Australian casino operator Crown Ltd. recorded a profit of AU $180.8m (US $186.5m) in the first half of its fiscal year ending Dec. 31. That’s 34.1% below the $274.4m in the company’s previous H1 results, but this year’s numbers were hit by a $52m after-tax loss related to the falling stock price of rival operator Echo Entertainment, in which Crown holds a 10% stake. Excluding one-time expenses, profit fell a more reasonable 15%. Crown declared an interim dividend of 18 cents per share, 50.1% of which will go to majority owner James Packer.
Crown operates casinos in Melbourne and Perth, and holds a one-third stake in Melco Crown Entertainment, which operates the City of Dreams casino in Macau and will open a new casino-resort in Manila later this year. The Melco Crown joint venture contributed $64.5m to Crown’s H1 profits.

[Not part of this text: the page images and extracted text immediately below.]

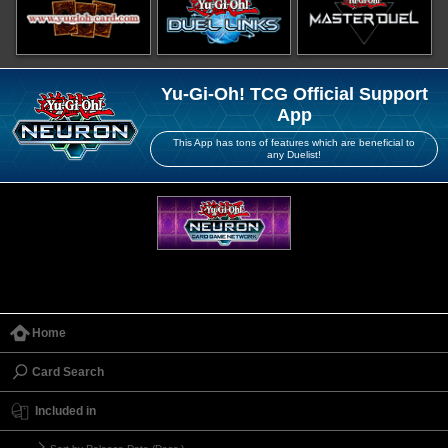
Yu-Gi-Oh! TCG Official Support
App
This App has tons of features which are beneficial to
any Duelist!
Home
Card Search
Included in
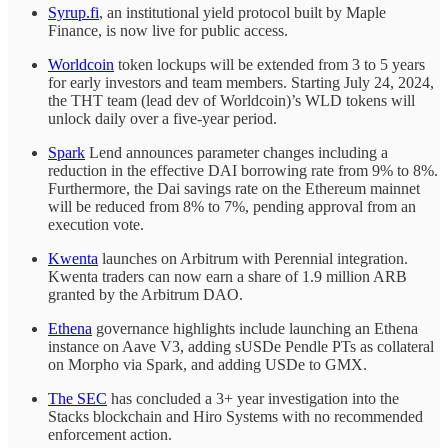
Syrup.fi
, an institutional yield protocol built by Maple
Finance, is now live for public access.
Worldcoin
token lockups will be extended from 3 to 5 years
for early investors and team members. Starting July 24, 2024,
the THT team (lead dev of Worldcoin)’s WLD tokens will
unlock daily over a five-year period.
Spark
Lend announces parameter changes including a
reduction in the effective DAI borrowing rate from 9% to 8%.
Furthermore, the Dai savings rate on the Ethereum mainnet
will be reduced from 8% to 7%, pending approval from an
execution vote.
Kwenta
launches on Arbitrum with Perennial integration.
Kwenta traders can now earn a share of 1.9 million ARB
granted by the Arbitrum DAO.
Ethena
governance highlights include launching an Ethena
instance on Aave V3, adding sUSDe Pendle PTs as collateral
on Morpho via Spark, and adding USDe to GMX.
The SEC
has concluded a 3+ year investigation into the
Stacks blockchain and Hiro Systems with no recommended
enforcement action.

Crown CEO Rowen Craigie told analysts that earnings at the Melbourne casino were off 9% to $271.6m thanks in part to a lower win rate at VIP gaming tables, while Perth’s earnings rose 2.5% to $144.6m. Combined main floor gaming revenue at both Aussie casinos rose 5.9%, while revenue from VIP players rose 12.3% to $417m (Melbourne up 15.2% to $327.9m, Perth up 2.8% to $89.1m).

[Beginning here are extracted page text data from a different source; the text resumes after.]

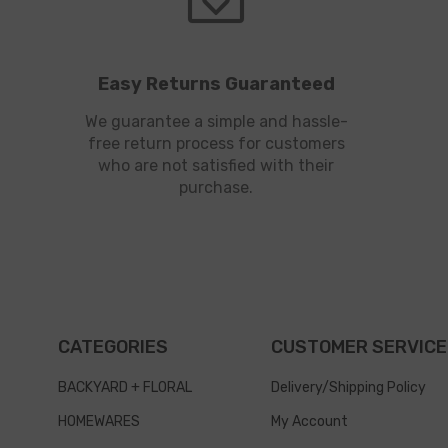
Easy Returns Guaranteed
We guarantee a simple and hassle-
free return process for customers
who are not satisfied with their
purchase.
CATEGORIES
CUSTOMER SERVICE
BACKYARD + FLORAL
Delivery/Shipping Policy
HOMEWARES
My Account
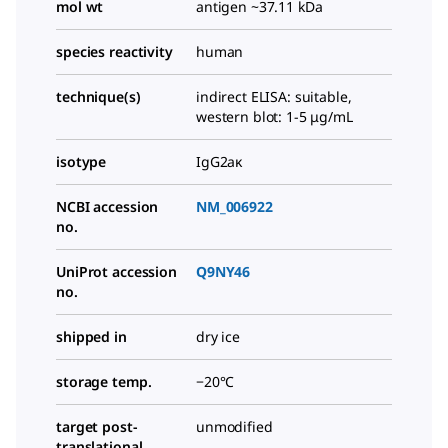
mol wt
antigen ~37.11 kDa
species reactivity
human
technique(s)
indirect ELISA: suitable,
western blot: 1-5 μg/mL
isotype
IgG2aκ
NCBI accession
NM_006922
no.
UniProt accession
Q9NY46
no.
shipped in
dry ice
storage temp.
−20°C
target post-
unmodified
translational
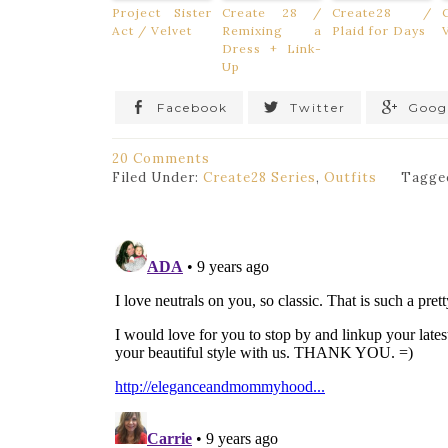
Project Sister
Create 28 /
Create28 /
Act / Velvet
Remixing a
Plaid for Days
Dress + Link-
Up
Facebook
Twitter
Goog
20 Comments
Filed Under:
Create28 Series
,
Outfits
Tagge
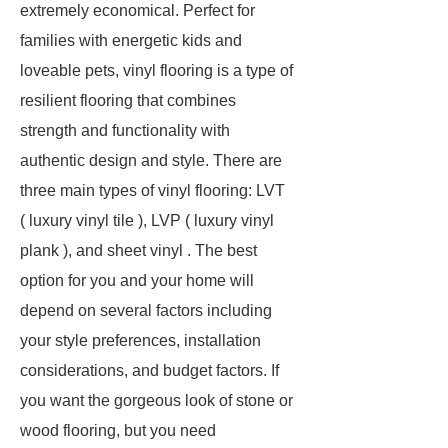
extremely economical. Perfect for
families with energetic kids and
loveable pets, vinyl flooring is a type of
resilient flooring that combines
strength and functionality with
authentic design and style. There are
three main types of vinyl flooring: LVT
( luxury vinyl tile ), LVP ( luxury vinyl
plank ), and sheet vinyl . The best
option for you and your home will
depend on several factors including
your style preferences, installation
considerations, and budget factors. If
you want the gorgeous look of stone or
wood flooring, but you need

Crown is pushing hard to win final regulatory approval to open a VIP-focused casino in Sydney in 2019 when Echo’s existing regional monopoly expires. Craigie believes Australia needs a “critical mass” of luxury casino properties in order to be able to compete with Asia-Pacific gaming hubs like Macau and Singapore. Brushing aside suggestions that a second Sydney casino would cannibalize revenues at Echo’s The Star, or that planned upgrades at other Crown, Echo and SkyCity casino properties would create an imbalance between casino supply and VIP gambler demand, Craigie said Australia presently “has less than 2% market share… This is not a fixed market where Australian properties are going to cannibalize each other.”